1. Heat exchanger (3) with a heat exchanger body (1) which has two opposite flat sides (7, 9) and in the through channels (15, 16, 17), in at least two rows parallel to the flat sides (7, 8) ( 12, 13, 14) are arranged, and with connecting pieces (4, 5) at both ends of the heat exchanger body (6), via which at least the through channels (15, 17) one of the rows with a connection (36) and the through channels (16 ) of the other row are connected to another connection (37).

2. Heat exchanger according to claim 1, characterized in that the through channels (15, 16, 17) in the heat exchanger body (6) are arranged in three rows (12, 13, 14).

3. Heat exchanger according to claim 2, characterized in that the rows (12, 13, 14) are straight and parallel to each other.

4. Heat exchanger according to claim 2, characterized in that the through-channels (15, 17) of the outer rows (12, 14) with one connection (36) and the through-channels (16) of the inner row (13) with the other connection ( 37) are connected.

5. Heat exchanger according to claim 1, characterized in that the through channels (15, 17) connected to the one connection (36) each have a larger flow. mung cross section than the through channels (16) connected to the other connection (37).

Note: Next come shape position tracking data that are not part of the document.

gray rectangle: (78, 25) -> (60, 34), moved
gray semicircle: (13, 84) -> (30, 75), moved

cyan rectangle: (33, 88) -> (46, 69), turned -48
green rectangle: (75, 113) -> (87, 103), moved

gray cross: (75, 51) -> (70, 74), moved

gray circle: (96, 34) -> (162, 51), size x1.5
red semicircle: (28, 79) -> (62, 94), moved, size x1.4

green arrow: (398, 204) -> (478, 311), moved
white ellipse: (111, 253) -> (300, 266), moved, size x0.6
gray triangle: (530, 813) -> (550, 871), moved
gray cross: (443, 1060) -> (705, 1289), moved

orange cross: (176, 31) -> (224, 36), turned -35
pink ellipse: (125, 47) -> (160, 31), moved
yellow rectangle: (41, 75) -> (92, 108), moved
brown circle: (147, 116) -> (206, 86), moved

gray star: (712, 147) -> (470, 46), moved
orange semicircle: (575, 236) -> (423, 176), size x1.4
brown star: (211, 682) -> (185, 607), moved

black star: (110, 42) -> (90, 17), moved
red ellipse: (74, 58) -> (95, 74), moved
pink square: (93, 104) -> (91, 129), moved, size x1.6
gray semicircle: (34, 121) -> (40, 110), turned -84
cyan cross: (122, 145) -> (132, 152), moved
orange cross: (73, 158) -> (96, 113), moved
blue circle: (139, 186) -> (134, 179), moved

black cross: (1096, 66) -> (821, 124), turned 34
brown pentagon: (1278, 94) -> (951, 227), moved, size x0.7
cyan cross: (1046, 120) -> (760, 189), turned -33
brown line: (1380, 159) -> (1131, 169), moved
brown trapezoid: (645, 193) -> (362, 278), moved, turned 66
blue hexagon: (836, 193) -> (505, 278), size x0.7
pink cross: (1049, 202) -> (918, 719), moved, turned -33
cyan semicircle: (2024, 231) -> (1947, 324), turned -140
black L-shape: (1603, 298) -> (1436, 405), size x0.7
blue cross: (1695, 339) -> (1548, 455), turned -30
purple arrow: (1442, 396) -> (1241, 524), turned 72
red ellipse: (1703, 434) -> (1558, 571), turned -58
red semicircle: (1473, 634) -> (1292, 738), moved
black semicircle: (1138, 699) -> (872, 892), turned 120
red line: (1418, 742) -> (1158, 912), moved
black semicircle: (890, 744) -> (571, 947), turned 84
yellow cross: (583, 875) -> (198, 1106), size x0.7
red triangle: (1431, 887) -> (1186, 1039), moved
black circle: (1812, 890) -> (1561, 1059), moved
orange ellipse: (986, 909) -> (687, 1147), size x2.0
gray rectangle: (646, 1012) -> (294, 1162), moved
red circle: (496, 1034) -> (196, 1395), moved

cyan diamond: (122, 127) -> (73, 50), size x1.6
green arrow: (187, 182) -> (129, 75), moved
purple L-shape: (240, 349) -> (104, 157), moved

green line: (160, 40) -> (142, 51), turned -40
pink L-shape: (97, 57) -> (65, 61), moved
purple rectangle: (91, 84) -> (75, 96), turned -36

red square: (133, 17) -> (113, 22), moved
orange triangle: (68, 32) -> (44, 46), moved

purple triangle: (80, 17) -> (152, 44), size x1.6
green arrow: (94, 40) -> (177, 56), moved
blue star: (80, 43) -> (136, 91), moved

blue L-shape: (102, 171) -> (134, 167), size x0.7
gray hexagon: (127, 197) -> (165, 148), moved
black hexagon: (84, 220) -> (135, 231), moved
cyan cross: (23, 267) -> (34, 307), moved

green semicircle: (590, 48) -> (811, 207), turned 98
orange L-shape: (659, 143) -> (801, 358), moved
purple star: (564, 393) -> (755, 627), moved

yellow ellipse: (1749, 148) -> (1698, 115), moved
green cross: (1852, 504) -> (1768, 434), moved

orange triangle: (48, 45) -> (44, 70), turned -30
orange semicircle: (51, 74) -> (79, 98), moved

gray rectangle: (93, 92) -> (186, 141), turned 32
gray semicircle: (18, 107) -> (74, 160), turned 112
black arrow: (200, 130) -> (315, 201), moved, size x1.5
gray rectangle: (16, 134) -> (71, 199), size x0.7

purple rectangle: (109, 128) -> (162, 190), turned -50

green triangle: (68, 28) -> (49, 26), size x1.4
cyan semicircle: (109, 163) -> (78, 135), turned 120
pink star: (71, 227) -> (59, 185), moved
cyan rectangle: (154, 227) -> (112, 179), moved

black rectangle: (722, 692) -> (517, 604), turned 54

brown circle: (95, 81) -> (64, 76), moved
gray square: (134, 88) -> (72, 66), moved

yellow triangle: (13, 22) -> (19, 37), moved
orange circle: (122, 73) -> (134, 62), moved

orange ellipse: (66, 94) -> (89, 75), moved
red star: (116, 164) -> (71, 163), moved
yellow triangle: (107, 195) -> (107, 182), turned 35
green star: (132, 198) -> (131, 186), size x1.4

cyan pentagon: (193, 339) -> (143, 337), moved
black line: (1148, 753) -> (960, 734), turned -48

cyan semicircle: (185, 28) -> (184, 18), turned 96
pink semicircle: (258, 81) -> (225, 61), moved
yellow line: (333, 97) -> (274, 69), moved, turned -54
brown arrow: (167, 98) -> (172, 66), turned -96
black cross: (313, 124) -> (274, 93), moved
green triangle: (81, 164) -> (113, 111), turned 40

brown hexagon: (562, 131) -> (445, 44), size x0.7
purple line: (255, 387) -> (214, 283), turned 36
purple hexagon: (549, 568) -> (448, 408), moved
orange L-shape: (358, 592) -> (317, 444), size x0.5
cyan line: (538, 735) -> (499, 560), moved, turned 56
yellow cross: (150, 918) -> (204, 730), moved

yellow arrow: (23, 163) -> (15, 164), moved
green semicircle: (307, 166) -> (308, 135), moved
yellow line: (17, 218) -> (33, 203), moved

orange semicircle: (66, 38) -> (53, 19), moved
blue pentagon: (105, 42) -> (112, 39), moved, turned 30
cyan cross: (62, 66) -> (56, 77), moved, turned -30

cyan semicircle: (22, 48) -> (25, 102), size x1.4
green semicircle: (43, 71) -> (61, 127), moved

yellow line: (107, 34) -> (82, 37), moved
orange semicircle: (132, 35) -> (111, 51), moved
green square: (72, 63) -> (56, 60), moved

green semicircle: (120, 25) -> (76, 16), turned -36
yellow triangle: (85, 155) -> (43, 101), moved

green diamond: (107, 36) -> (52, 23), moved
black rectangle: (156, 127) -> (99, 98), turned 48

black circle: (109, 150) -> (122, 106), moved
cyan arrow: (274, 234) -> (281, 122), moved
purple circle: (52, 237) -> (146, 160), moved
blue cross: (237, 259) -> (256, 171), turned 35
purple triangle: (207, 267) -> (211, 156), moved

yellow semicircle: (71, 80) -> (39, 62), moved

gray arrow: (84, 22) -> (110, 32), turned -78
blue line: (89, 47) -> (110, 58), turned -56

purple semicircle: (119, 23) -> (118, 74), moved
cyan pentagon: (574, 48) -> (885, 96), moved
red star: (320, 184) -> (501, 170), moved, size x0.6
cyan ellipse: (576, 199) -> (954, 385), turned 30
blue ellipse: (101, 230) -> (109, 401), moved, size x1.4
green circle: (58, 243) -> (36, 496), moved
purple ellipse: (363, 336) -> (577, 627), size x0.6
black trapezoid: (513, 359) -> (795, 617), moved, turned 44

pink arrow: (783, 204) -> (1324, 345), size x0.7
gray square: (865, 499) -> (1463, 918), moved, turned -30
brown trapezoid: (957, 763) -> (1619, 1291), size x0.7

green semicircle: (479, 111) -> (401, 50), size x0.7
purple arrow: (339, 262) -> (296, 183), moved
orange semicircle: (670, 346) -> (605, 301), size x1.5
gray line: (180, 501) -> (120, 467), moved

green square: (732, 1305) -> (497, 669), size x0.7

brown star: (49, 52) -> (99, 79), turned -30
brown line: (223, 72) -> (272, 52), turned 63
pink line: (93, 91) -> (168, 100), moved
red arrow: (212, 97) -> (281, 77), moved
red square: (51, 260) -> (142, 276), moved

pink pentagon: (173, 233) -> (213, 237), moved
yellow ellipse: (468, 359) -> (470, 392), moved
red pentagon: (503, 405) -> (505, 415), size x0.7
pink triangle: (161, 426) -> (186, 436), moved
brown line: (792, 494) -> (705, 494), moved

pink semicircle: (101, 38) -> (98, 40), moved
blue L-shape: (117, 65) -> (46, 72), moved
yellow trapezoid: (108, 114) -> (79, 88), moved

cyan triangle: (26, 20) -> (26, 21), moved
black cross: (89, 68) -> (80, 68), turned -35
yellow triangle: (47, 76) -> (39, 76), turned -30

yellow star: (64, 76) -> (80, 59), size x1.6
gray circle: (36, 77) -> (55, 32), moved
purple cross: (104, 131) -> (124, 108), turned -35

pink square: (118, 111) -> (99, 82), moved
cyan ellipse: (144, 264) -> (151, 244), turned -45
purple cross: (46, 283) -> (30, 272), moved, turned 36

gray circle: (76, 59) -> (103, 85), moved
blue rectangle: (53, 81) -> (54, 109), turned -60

6. Heat exchanger according to claim 1, characterized in that the through channels (15, 17) connected to the one connection (37) taken together have a larger flow cross-section than the through channels (16) connected to the other connection (37) taken together.

7. Heat exchanger according to claim 1, characterized in that the heat exchanger body (6) is constructed in one piece.

8. The heat exchanger according to claim 1, characterized in that the heat exchanger body (6) is constructed in two parts from an inner part (43), which only surrounds inner through channels (16), and an outer part (44), which only has outer through channels (15, 17 ) surrounds.

Heat exchanger according to claim 1, characterized in that at the ends of the heat exchanger body (6) in each case a connection extension (27) is formed, which contains a row (13) of through channels (16).

10. Heat exchanger according to claim 9, characterized in that the connecting pieces (4, 5) each have a connecting surface (29) for the outside of the heat exchanger body (6) and a connecting surface (40) for the connection extension (27).

11. Heat exchanger according to claim 10, characterized in that at least one of the connecting surfaces (27, 40) is penetrated by at least one opening (39) for filling in a connecting means.

12. Heat exchanger according to claim 11, characterized in that the connecting means is a solder or an adhesive.